FILE - Tourists take pictures at Sarangkot in Pokhara, with the view of the Mount Annapurna range in the background, some 200 km (124 miles) west of Kathmandu, Nov. 30, 2008. Annapurna, at 8,091meters high, is the tenth highest mountain in the world.

At least eight climbers from a South Korean expedition have died on Nepal’s Mount Gurja after their camp was devastated by a violent snowstorm, officials said Saturday.

The bodies of eight climbers, four South Koreans and four Nepali guides, were spotted among the wreckage of their camp by a rescue team early Saturday morning, but unstable and icy conditions were hampering the search effort.

“We assume the incident happened because of a snowstorm because trees are broken and the tents. Even the dead bodies are scattered,” police spokesman Sailesh Thapa told AFP.

Thapa said a ninth climber may also be missing.

Rescue team on the way

A helicopter reached the site and managed to land just above the expedition team’s camp, but were unable to retrieve any of the bodies.

“Everything is gone, all the tents are blown apart.
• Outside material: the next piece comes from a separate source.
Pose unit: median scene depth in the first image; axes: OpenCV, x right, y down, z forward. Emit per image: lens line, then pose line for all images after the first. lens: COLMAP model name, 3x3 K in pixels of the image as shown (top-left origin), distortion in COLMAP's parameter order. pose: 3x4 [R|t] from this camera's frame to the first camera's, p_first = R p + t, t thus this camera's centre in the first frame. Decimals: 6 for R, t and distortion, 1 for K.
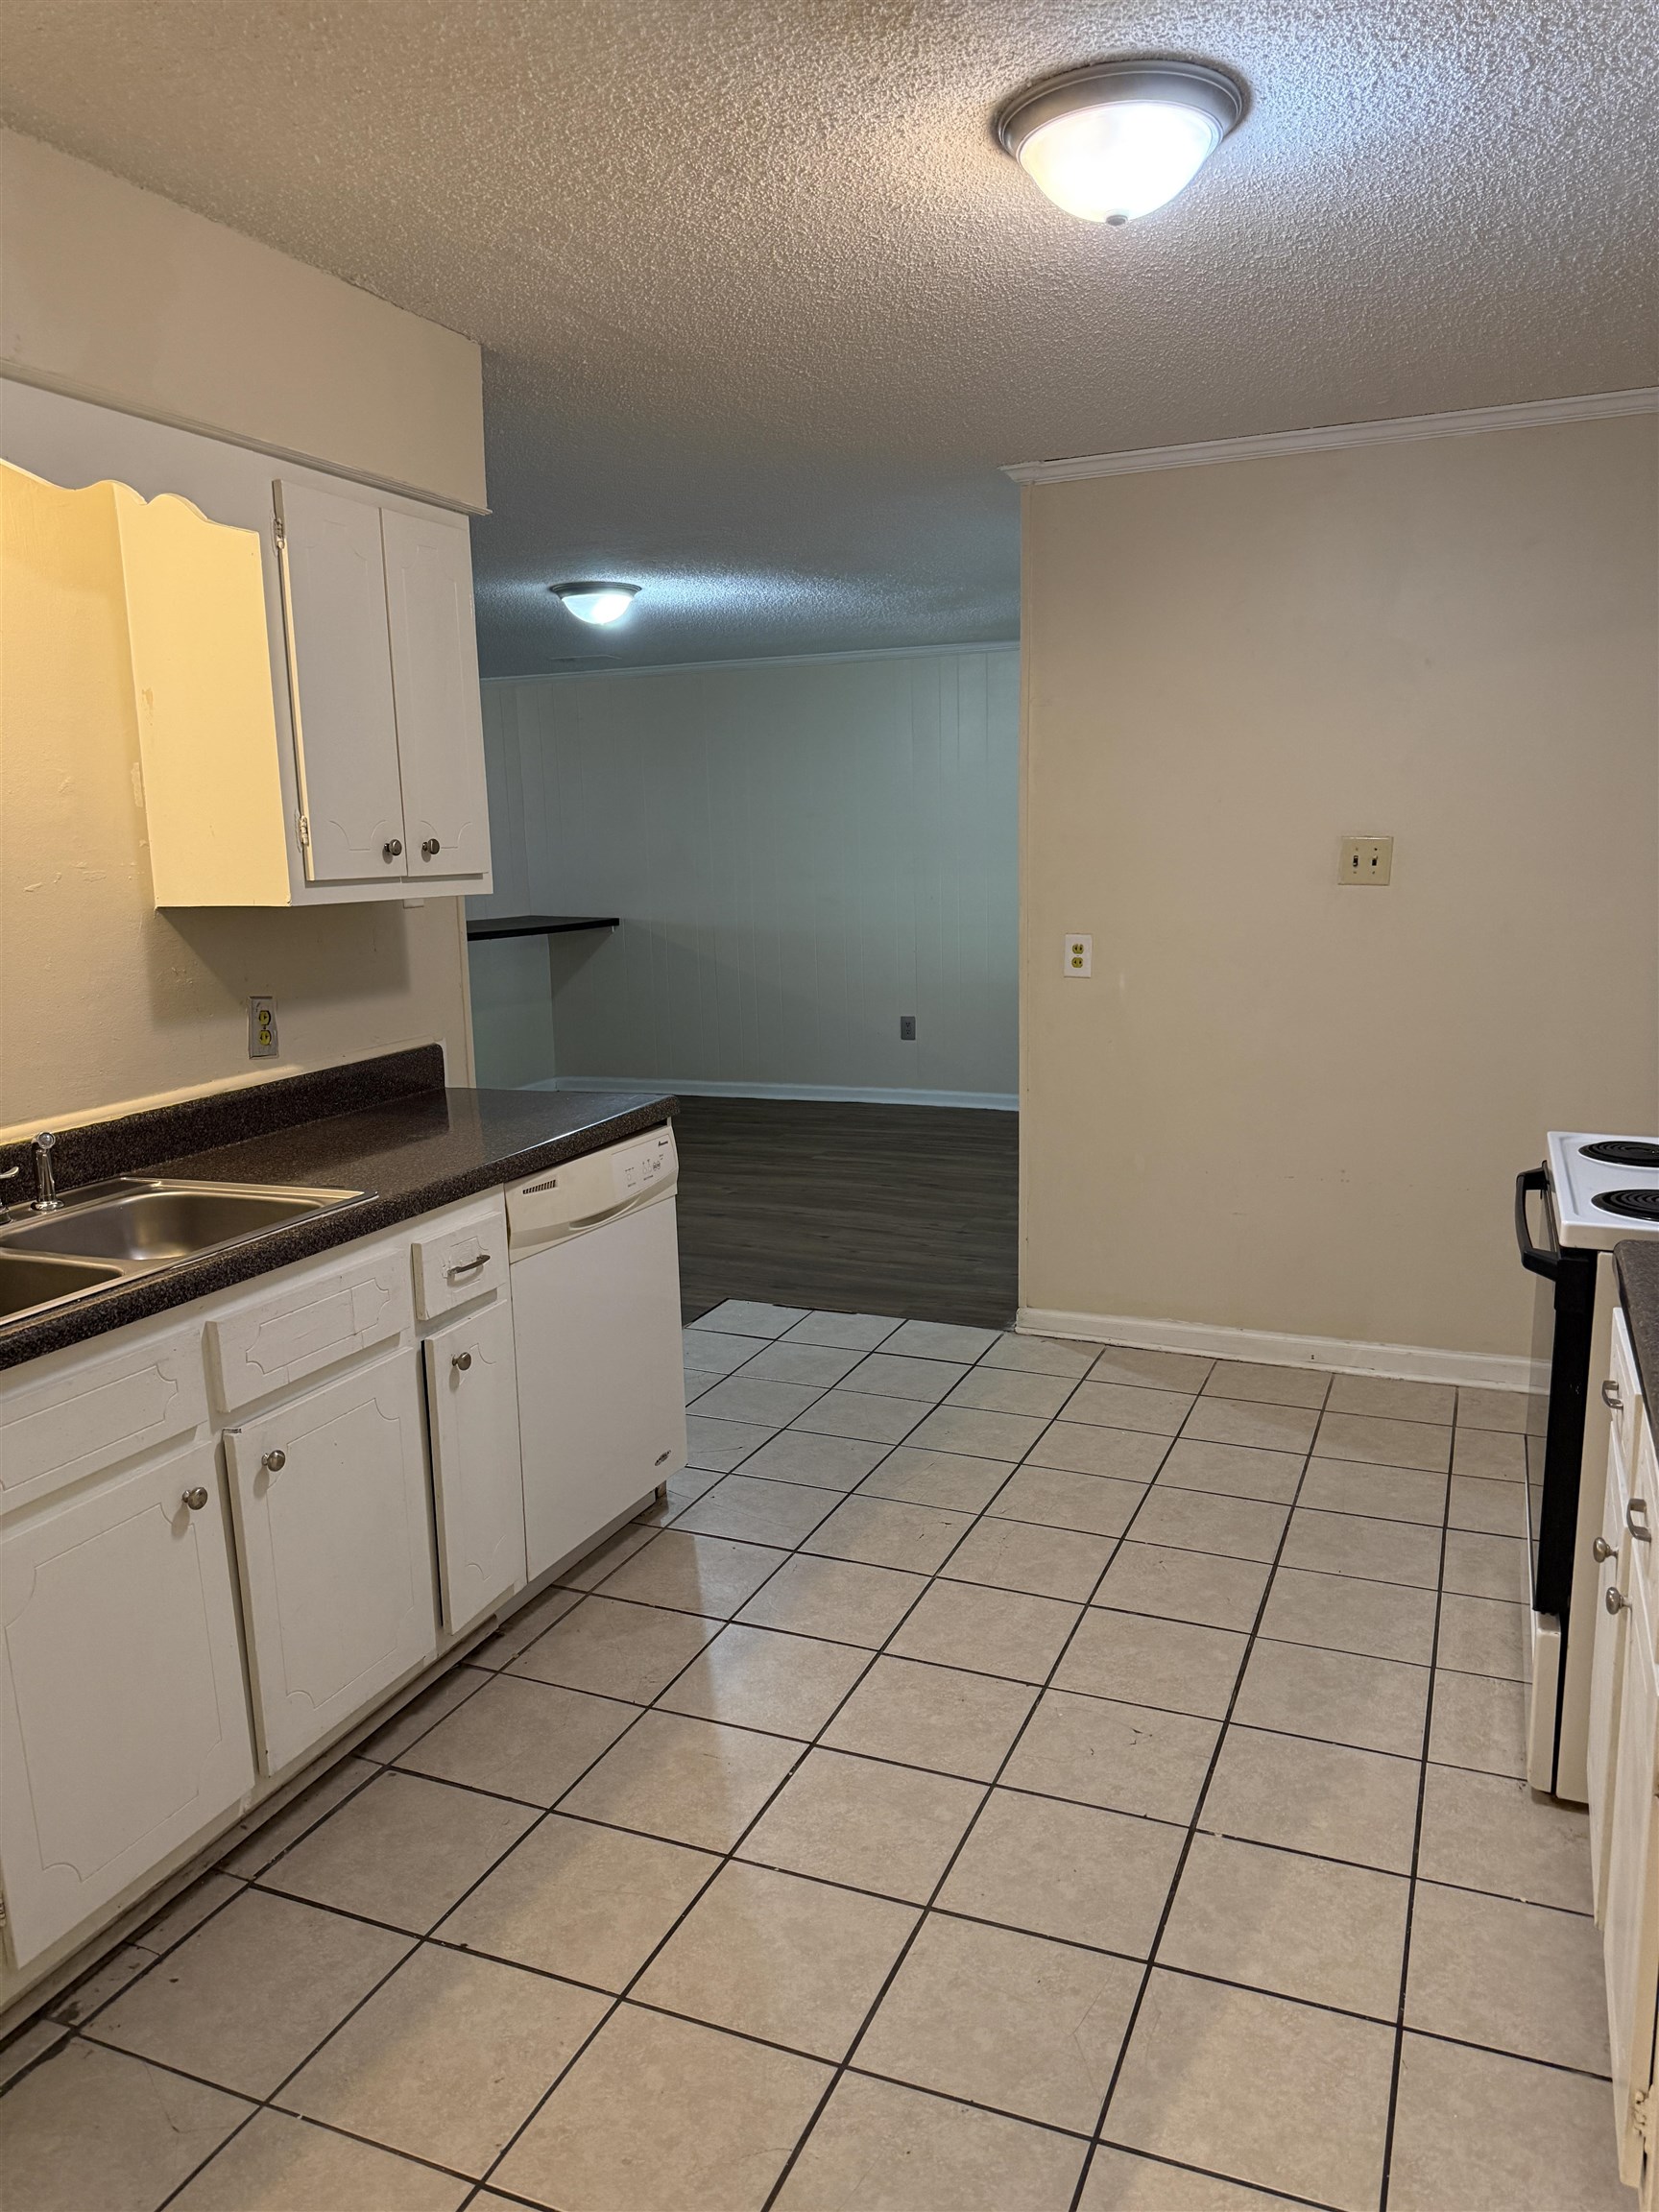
lens RADIAL K [[1550.7, 0, 824.4], [0, 1550.7, 1122.3], [0, 0, 1]] dist [0.118167, -0.192066]
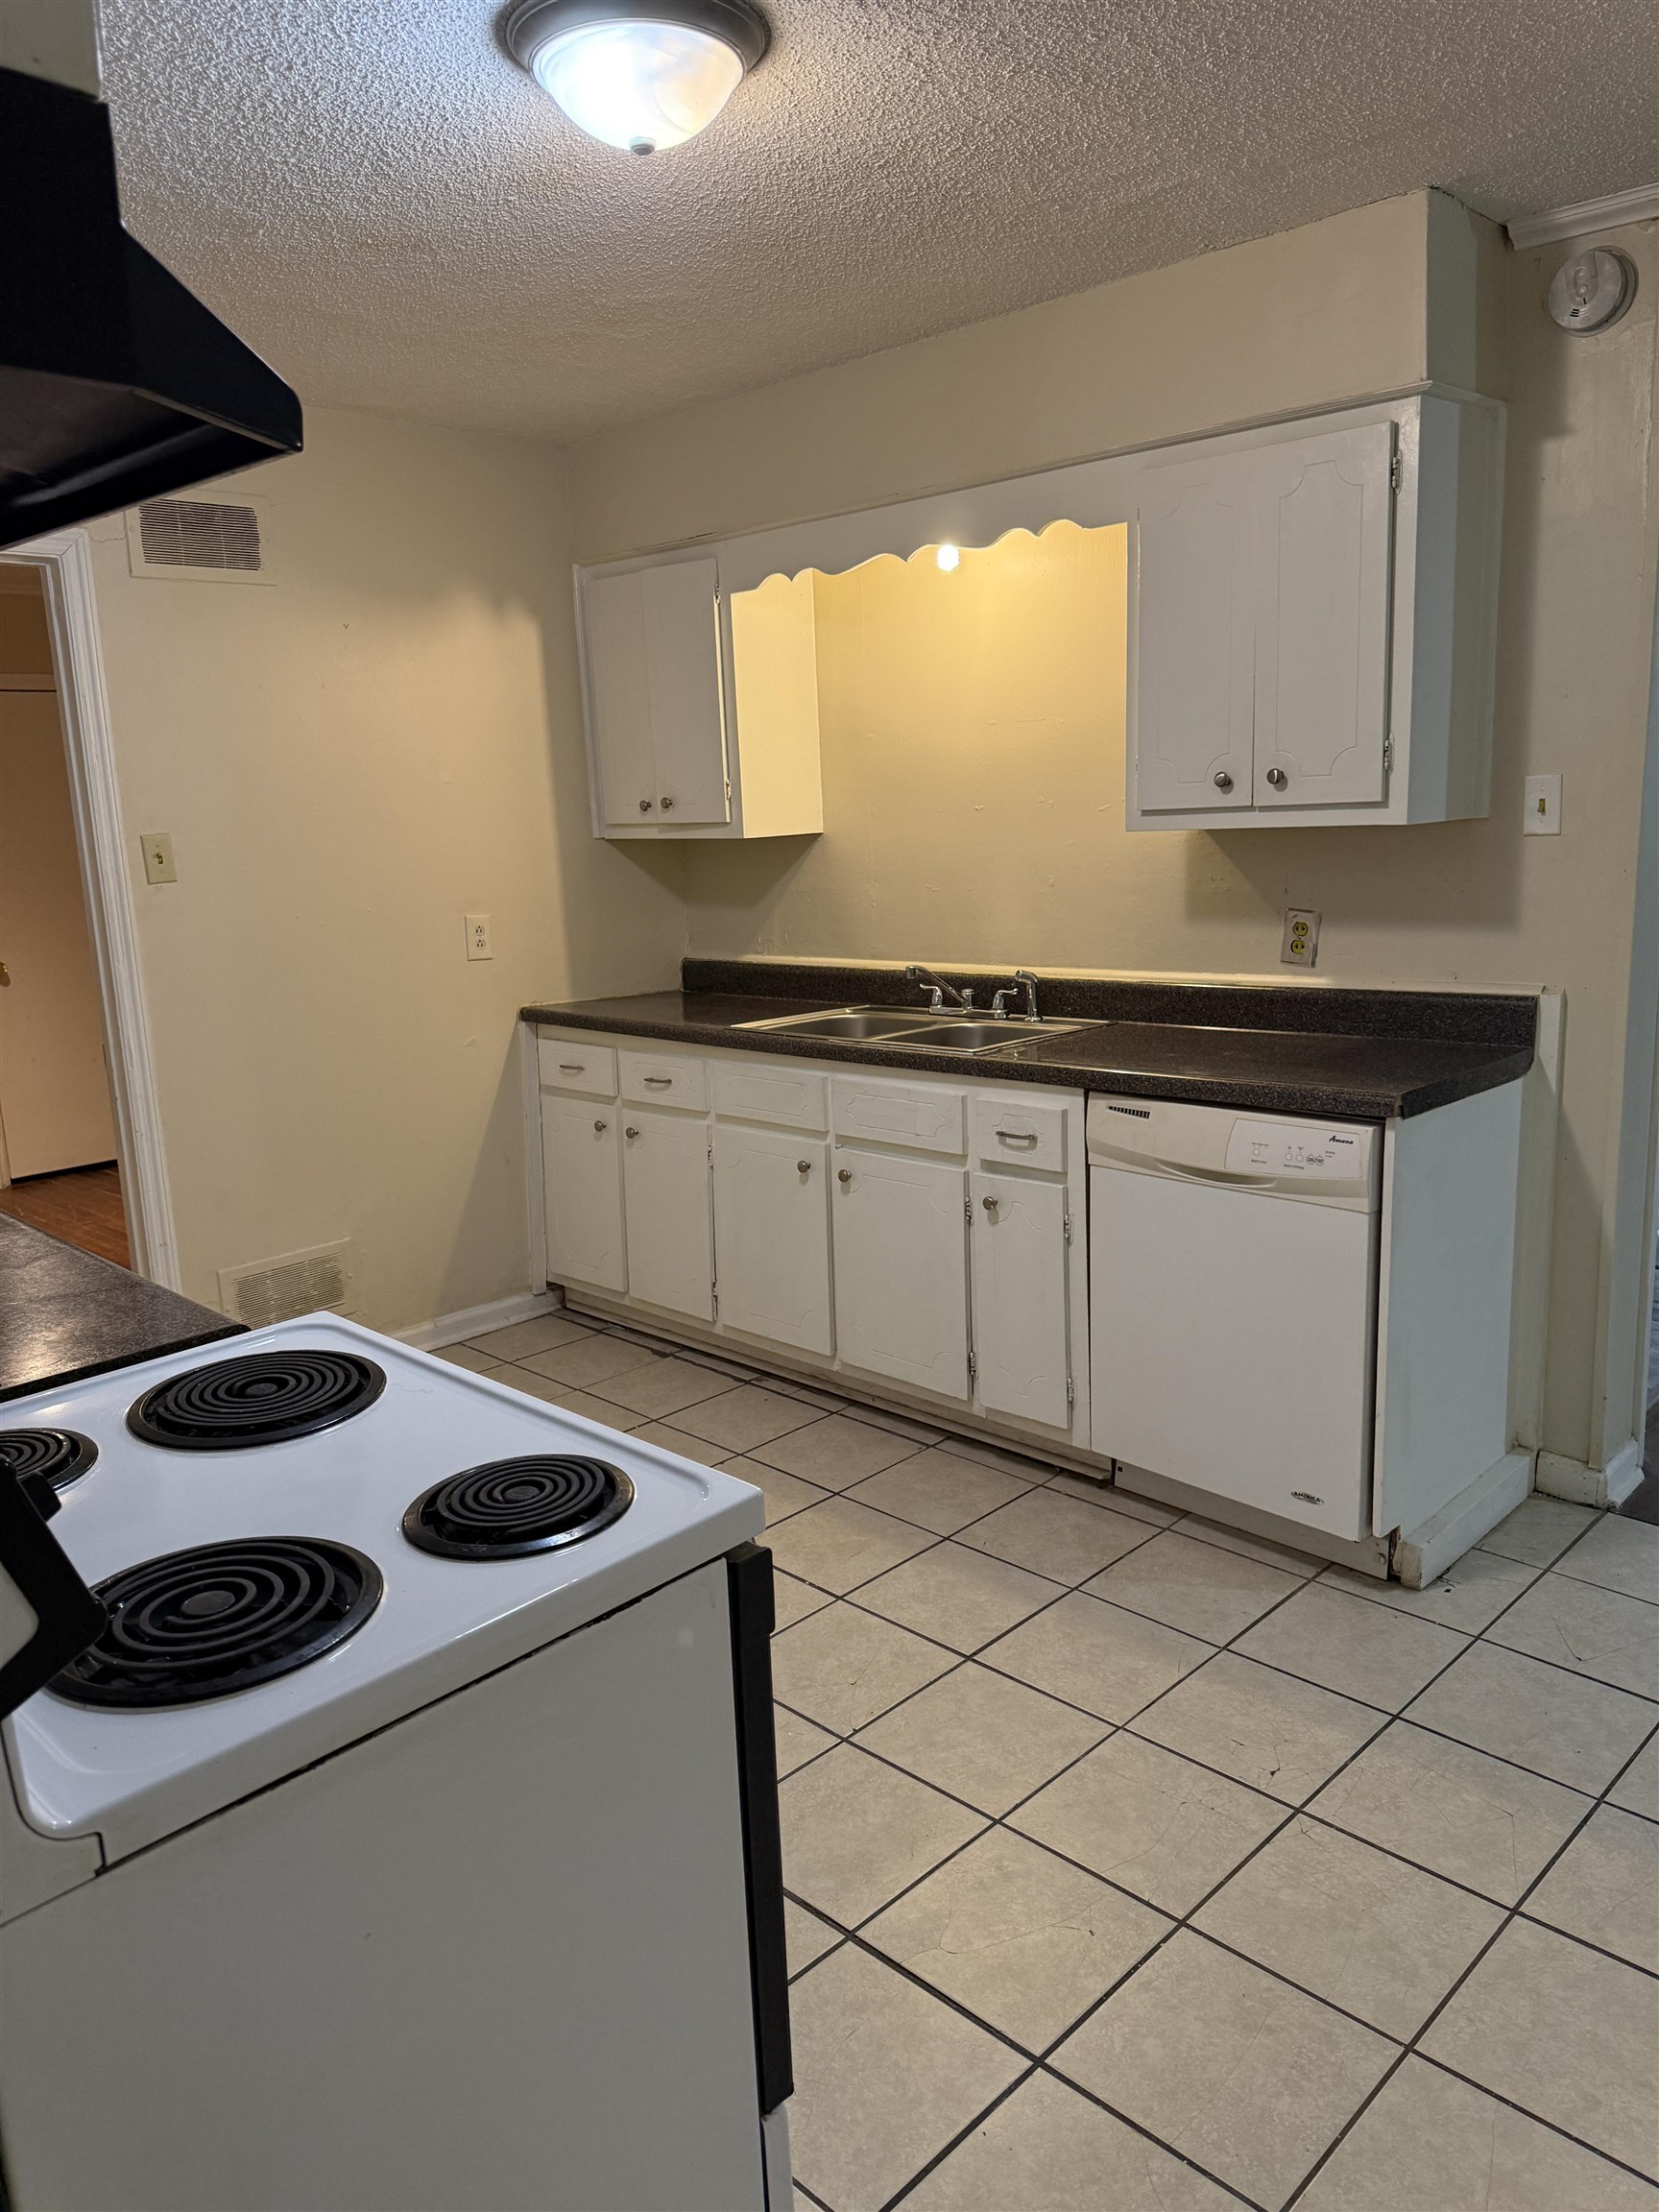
lens RADIAL K [[1550.7, 0, 824.4], [0, 1550.7, 1122.3], [0, 0, 1]] dist [0.118167, -0.192066]
pose [[-0.374943, 0.224763, -0.899388, 0.825155], [-0.117187, 0.950890, 0.286488, -0.223823], [0.919611, 0.212813, -0.330191, 1.136111]]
The conditions were too icy to continue the search,” pilot Siddartha Gurung told AFP.

Gurung said a rescue team would hopefully return to the camp Sunday, if conditions improved.

Wangchu Sherpa, managing director of Trekking Camp Nepal, who organized the expedition, said they raised the alarm after they had not heard from the team for nearly 24 hours.

“After they (the climbers) were out of contact since yesterday we sent people from the village and a helicopter to search for them,” he said.

Team waiting to summit

The group of South Korean climbers and their Nepali guides had been camped at the foot of 7,193 meter (23,599 foot) Mount Gurja since early October, waiting for a window of good weather so they could attempt to reach the summit.

Feted South Korean climber Kim Chang-ho, who in 2013 became the fastest person to summit the world’s 14 highest mountains without using supplemental oxygen, was leading the expedition, according to a government-issued climbing permit seen by AFP.

Kim is believed to be among the dead, officials said.

The climbing permit listed four South Korean climbers, but a fifth member had joined the team later, according to Suresh Dakal of Trekking Camp Nepal.

Dakal said they were still struggling to confirm if the fifth South Korean had reached the base camp when the powerful storm tore through the area Friday.

Rarely climbed Gurja lies in Nepal’s Annapurna region, next to avalanche-prone Dhaulagiri, the world’s seventh highest mountain.

Gurja was first summited in 1969 by a Japanese team but no one has stood on its summit for 22 years, according to the Himalayan Database.

Four climbers have perished on its flanks and a total of 30 have successfully reached its peak, a fraction of the more than 8,000 people who have summited the world’s highest mountain, Everest.

Thousands of climbers flock to Nepal each year, home to eight of the world’s 14 highest peaks, creating a lucrative mountain tourism industry that is a vital source of cash for the impoverished country.